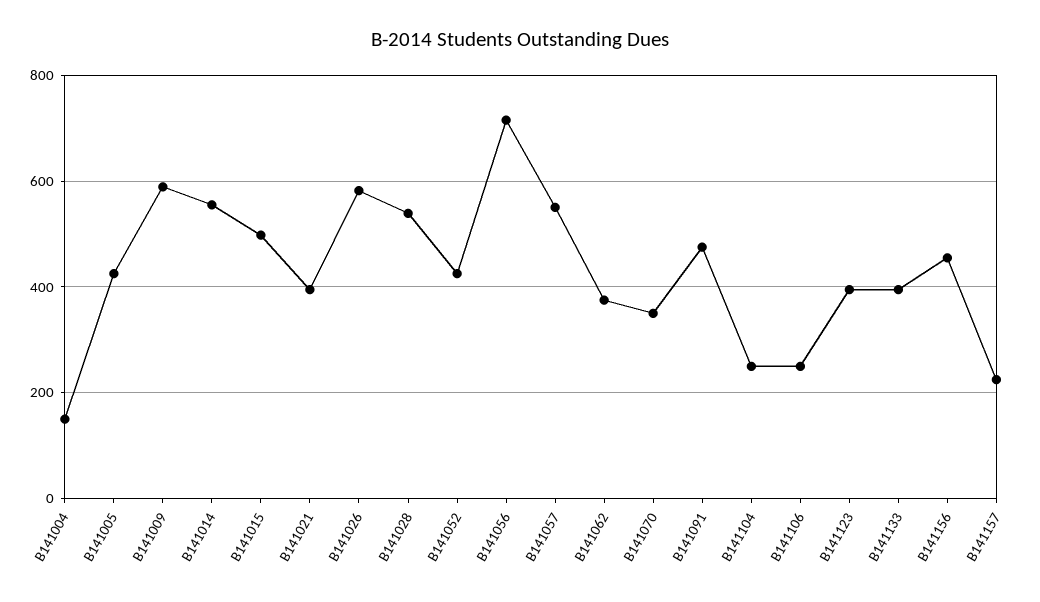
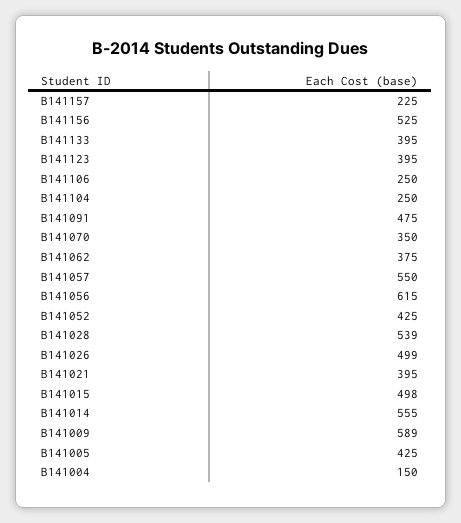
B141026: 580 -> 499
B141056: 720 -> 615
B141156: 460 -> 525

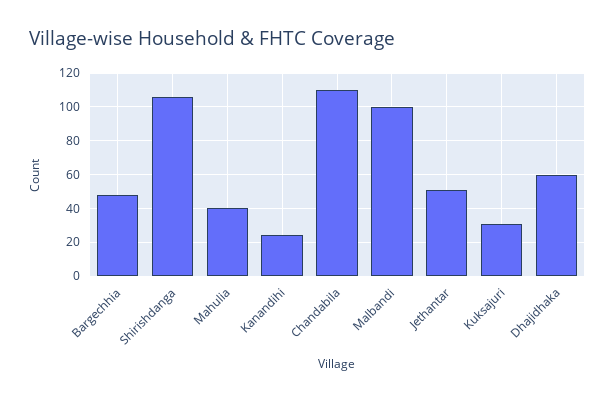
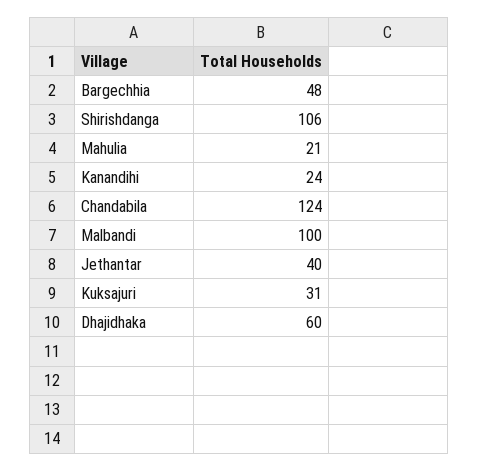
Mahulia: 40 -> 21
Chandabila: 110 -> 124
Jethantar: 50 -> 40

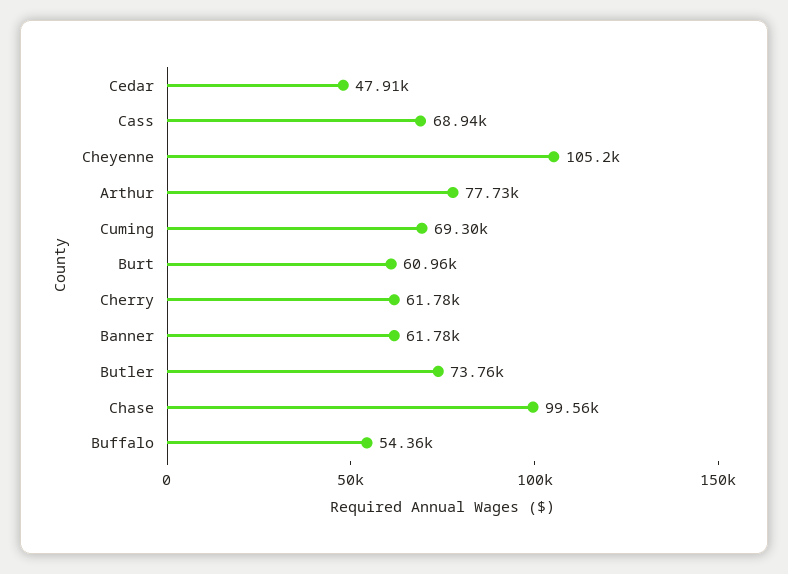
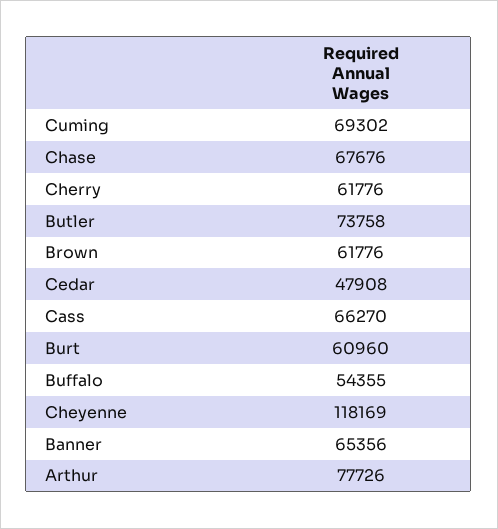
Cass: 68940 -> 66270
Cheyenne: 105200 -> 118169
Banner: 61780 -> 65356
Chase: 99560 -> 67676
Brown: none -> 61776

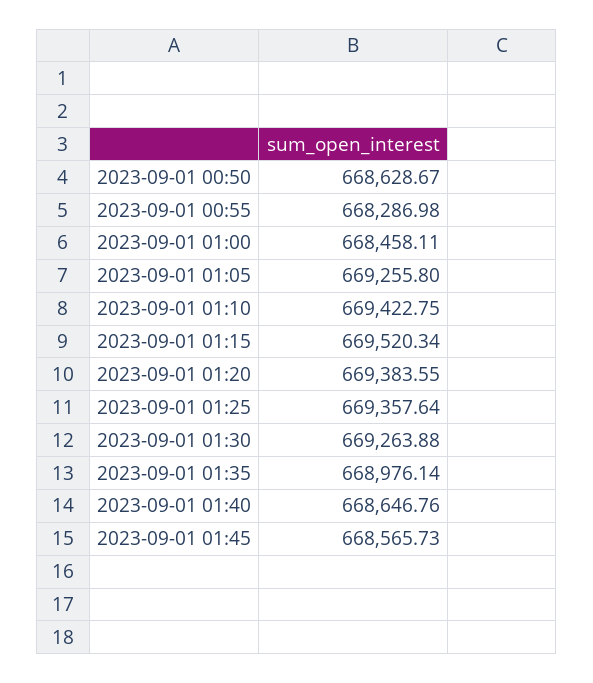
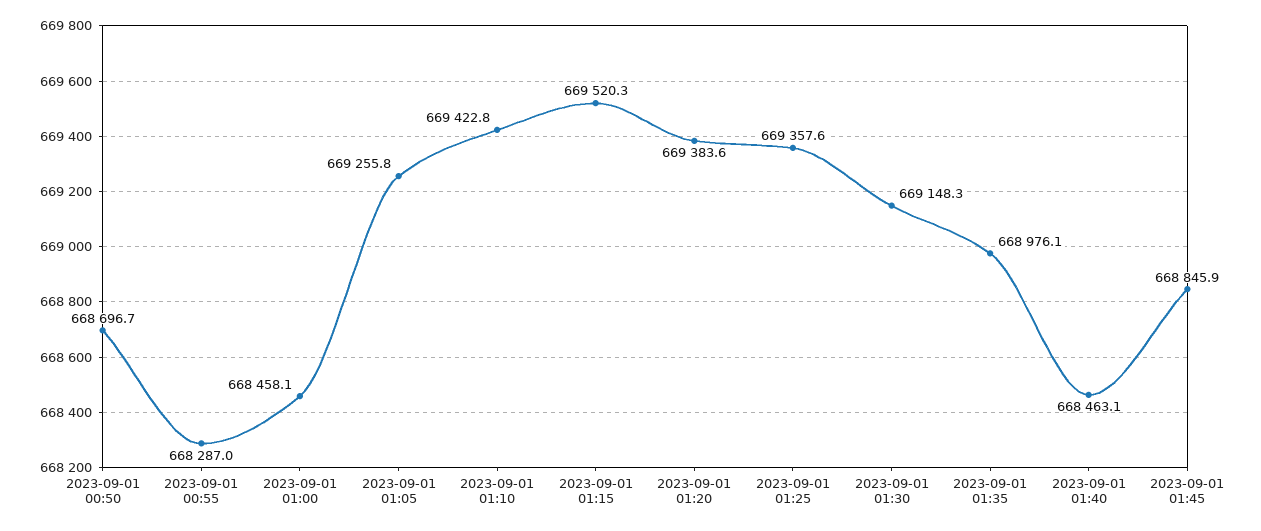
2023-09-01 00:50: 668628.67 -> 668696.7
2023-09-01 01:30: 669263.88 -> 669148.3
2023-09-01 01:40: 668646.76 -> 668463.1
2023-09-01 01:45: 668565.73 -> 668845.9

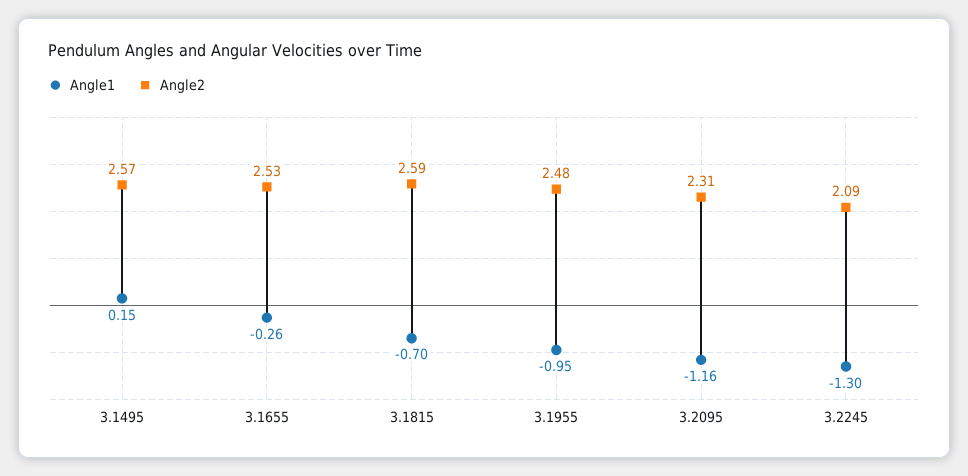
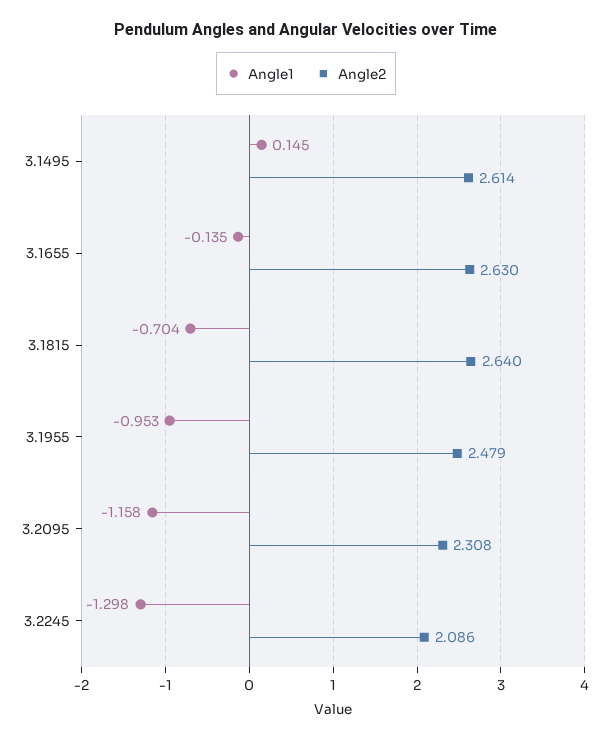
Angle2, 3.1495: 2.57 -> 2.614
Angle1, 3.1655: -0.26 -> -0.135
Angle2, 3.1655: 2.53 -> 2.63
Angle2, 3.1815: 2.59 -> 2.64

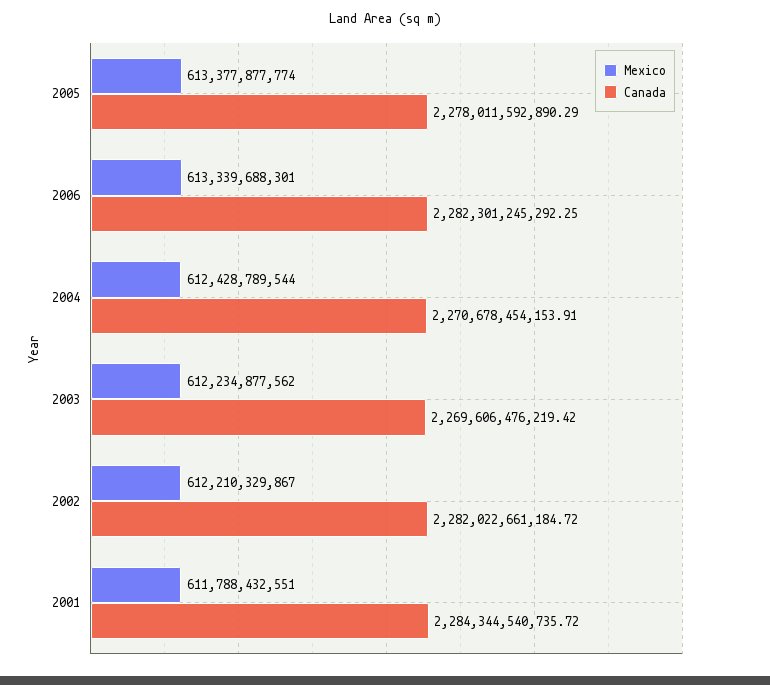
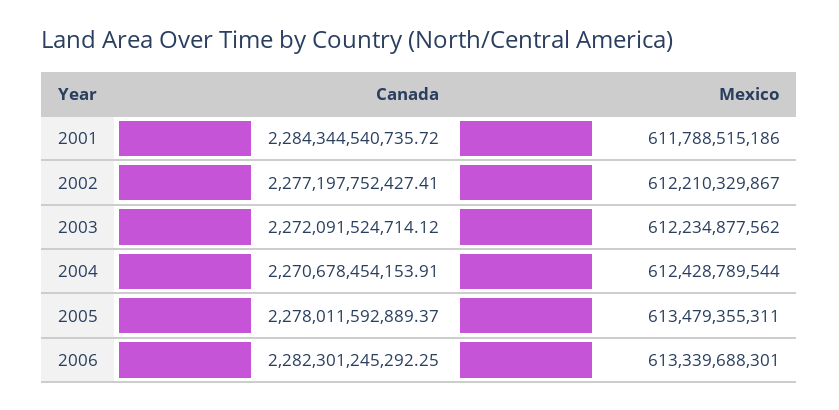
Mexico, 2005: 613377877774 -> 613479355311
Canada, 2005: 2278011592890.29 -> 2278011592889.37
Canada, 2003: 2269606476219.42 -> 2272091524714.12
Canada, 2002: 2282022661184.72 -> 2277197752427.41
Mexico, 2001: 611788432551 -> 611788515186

-------------------------

ASSIGNMENT –
Repeat the listing in full and to the letter, excluding every image.

YOUR RESPONSE –
B141026: 580 -> 499
B141056: 720 -> 615
B141156: 460 -> 525

Mahulia: 40 -> 21
Chandabila: 110 -> 124
Jethantar: 50 -> 40

Cass: 68940 -> 66270
Cheyenne: 105200 -> 118169
Banner: 61780 -> 65356
Chase: 99560 -> 67676
Brown: none -> 61776

2023-09-01 00:50: 668628.67 -> 668696.7
2023-09-01 01:30: 669263.88 -> 669148.3
2023-09-01 01:40: 668646.76 -> 668463.1
2023-09-01 01:45: 668565.73 -> 668845.9

Angle2, 3.1495: 2.57 -> 2.614
Angle1, 3.1655: -0.26 -> -0.135
Angle2, 3.1655: 2.53 -> 2.63
Angle2, 3.1815: 2.59 -> 2.64

Mexico, 2005: 613377877774 -> 613479355311
Canada, 2005: 2278011592890.29 -> 2278011592889.37
Canada, 2003: 2269606476219.42 -> 2272091524714.12
Canada, 2002: 2282022661184.72 -> 2277197752427.41
Mexico, 2001: 611788432551 -> 611788515186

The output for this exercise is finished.